Liz Garbus’s Netflix documentary “What Happened, Miss Simone?” makes one thing clear: Nina Simone suffered for the civil rights movement. She took the struggle into her body, and it propelled her across stages. Then it drained her dry back in her dressing rooms. It filled her with a euphoric sense of purpose, then left her rudderless and penniless in its wake. By the 1980s, she told an interviewer: “There aren’t any civil rights. There is no reason to sing those songs. Nothing is happening. There is no civil rights movement. Everybody’s gone.” She had seen many of the movement’s leaders die by then, including fellow outspoken artist Lorraine Hansberry. The efficacy of street-level agitation fizzled along with them. It seemed to have Simone’s hope and energy depleted in ways that could never be replenished.
It’s poignant and cautionary to watch the film now, as direct-action protest for racial justice is reaching a zenith. Leaders are emerging within the Black Lives Matter movement, including its hashtag’s co-creators Alicia Garza, Patrisse Cullors and Opal Tometi; activists DeRay Mckesson and Johnetta “Netta” Elzie; and the flagpole-scaling Bree Newsome. If Simone were still here, if she were well enough to perform, this would likely be her cohort. This would be the generation that would inspire her to reprise her protest set list.
Like Simone, these new leaders are absorbing every emotional tension and threat to bodily safety they face at the forefront of their protest movement. But there’s one key difference among Black Lives Matter activists: an emphasis on self-care. From Self-Care Cards shared online and distributed at protests to psychologists providing free crisis counseling to children traumatized by police occupation in Ferguson, Mo., or civic unrest in Baltimore, this generation seems more aware of the psychological toll that systemic racism and the fight to end it takes on activists, their families and their surrounding communities. They’re committed to making sure that everyone involved is taking the necessary physical and mental health measures they need to in order to remain well.
The artists involved in this movement are also better supported in their own self-care efforts and better equipped to provide care to others. When protesters converged on New York’s Lincoln Square last December to protest the ongoing militarized police presence in Ferguson, as well as the death of Eric Garner at the hands of the New York Police Department, singer John Legend and his wife, Chrissy Teigen, sent free food trucks so that protesters would be able to eat and stay hydrated. And just last weekend, Erykah Badu posted a free mixtape online titled, “Feel Better, World! … Love, Ms. Badu” along with the message:
ALL OVER THE GLOBE…KEEP WALKING TALL BROTHERS AND SISTERS. SOMEDAY WE WILL ALL BE FREE. THE WORLD IS IN NEED OF HEALING…. I CAREFULLY AND LOVINGLY SELECTED HIGH FREQUENCY TONES FOR THE SOUL…. PLEASE LISTEN FROM TOP TO BOTTOM.
LOVE, ms. badu
Badu’s painstakingly curated playlist opens with a track that chastens: Gary Bartz NTU Troop’s “Drinking Song,” which includes the lyrics, “Never will be a revolution/while you’re drinking wine./Never will see a revelation/while you’re drinking wine.” The mixtape also includes tracks by Earth Wind & Fire, Stevie Wonder and Donny Hathaway, as well as James Brown’s “King Heroin.” Mostly midtempo cuts, the list has strong thematic connections. These are all songs that call for accountability, like the Emotions’s “Watching Over” and the Bartz track; for meditation, like Michael White’s “The Blessing Song” and Ramp’s “Come Into Knowledge,”’ and for love, like the Stevie Wonder classic “Love’s in the Need of Love Today.”

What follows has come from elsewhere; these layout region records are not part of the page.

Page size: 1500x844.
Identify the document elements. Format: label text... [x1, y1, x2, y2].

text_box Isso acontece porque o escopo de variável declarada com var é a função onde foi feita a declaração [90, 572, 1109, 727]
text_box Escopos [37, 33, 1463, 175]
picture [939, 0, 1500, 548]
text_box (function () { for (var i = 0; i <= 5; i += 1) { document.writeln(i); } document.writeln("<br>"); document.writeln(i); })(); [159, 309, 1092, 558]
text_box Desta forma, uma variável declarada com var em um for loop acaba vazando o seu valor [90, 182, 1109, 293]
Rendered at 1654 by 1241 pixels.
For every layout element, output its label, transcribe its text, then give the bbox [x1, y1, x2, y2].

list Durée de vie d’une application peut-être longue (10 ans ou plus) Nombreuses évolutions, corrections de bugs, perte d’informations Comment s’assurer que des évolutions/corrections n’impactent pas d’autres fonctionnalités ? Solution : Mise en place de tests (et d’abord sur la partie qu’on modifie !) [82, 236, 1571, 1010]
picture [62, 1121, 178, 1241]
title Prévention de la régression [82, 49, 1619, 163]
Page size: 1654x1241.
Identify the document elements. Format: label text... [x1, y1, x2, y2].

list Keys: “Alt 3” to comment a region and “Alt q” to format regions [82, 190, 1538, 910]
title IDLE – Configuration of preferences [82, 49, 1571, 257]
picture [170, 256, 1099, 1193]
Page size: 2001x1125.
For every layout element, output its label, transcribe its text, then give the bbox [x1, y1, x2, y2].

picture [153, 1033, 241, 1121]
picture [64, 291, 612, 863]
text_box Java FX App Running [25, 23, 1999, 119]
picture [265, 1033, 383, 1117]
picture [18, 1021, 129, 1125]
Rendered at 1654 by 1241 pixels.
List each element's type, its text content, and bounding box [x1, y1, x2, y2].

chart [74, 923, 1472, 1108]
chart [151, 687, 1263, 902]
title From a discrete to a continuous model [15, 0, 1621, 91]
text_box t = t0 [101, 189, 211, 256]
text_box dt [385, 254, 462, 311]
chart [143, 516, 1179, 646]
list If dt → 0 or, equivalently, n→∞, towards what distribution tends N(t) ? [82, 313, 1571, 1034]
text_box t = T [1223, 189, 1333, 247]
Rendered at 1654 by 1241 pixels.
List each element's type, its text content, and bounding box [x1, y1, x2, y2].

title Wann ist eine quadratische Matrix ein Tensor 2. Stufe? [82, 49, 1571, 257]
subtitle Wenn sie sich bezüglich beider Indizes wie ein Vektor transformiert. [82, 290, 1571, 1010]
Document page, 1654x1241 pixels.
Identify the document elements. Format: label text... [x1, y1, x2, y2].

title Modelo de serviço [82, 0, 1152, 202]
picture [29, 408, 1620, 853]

It would’ve been just as easy to compile a track list designed to keep protesters righteously and justifiably indignant. But Badu is exercising her instincts here, and they’re telling her that everyone fighting for freedom and justice in the streets, behind screens and at pianos need sounds meant to soothe, music that compels us to heal, and lyrics that remind us how imperative it is for love and inner peace to temper our rage.
It would’ve been great for Simone to have been part of this movement. Her work would likely have been better received. Consider that just this year, the winner of Best Original Song at the Oscars was Common and John Legend’s “Glory,” which sought to pull a thread through time from the Edmund Pettus Bridge in Selma, Ala., to West Florissant Avenue in Ferguson. They would not have received such welcome reception without the groundwork of discomfort and agitation Simone laid when playing songs like “I Wish I Knew How It Would Feel to Be Free,” “Four Women” and “Old Jim Crow” to concert halls packed with predominantly white audiences. If only she’d lived long enough to witness the true depth of her impact.